Discoloration is a dirty word. Ask guardian how they want the discoloration removed. Bleaching or other chemical spray is only a temporary solution to the issue. (that's what most nationals want) under a $1 sq ft . Spray and go.My warrantee/guarantee expires when my truck leaves the property. I would advise not to get involved in that 4 letter word MOLD run and run fast.


----------



## MHauling (Oct 2, 2018)

wildwest1 said:


> Discoloration is a dirty word. Ask guardian how they want the discoloration removed. Bleaching or other chemical spray is only a temporary solution to the issue. (that's what most nationals want) under a $1 sq ft . Spray and go.My warrantee/guarantee expires when my truck leaves the property. I would advise not to get involved in that 4 letter word MOLD run and run fast.

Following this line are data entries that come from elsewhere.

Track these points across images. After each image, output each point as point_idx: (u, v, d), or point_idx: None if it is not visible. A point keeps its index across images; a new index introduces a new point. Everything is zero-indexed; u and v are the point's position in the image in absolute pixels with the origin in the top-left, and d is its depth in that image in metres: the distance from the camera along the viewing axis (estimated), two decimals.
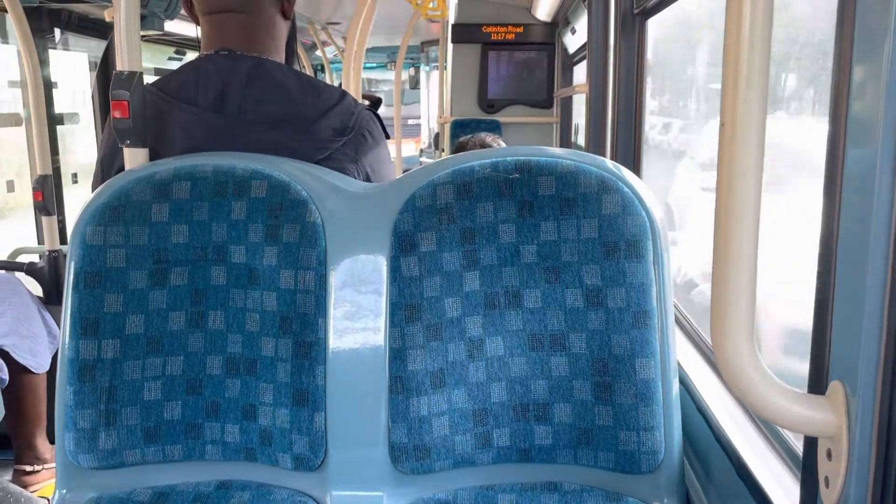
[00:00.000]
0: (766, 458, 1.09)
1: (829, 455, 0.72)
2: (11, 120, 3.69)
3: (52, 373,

They want drywall removed and all of the support beams, 2x4s, and all other areas to have Killz used on them. I'm not going to put a hand in this any further now. I'm going to forward the bid that I received, and from there, I'm done. I was going to try to put my hand out as a middle man, but I am just not feeling comfortable on the whole situation.


----------



## Cleanupman (Nov 23, 2012)

MHauling said:


> wildwest1 said:
> 
> 
> > Discoloration is a dirty word. Ask guardian how they want the discoloration removed. Bleaching or other chemical spray is only a temporary solution to the issue. (that's what most nationals want) under a $1 sq ft . Spray and go.My warrantee/guarantee expires when my truck leaves the property. I would advise not to get involved in that 4 letter word MOLD run and run fast.
> ...


Wise decission


----------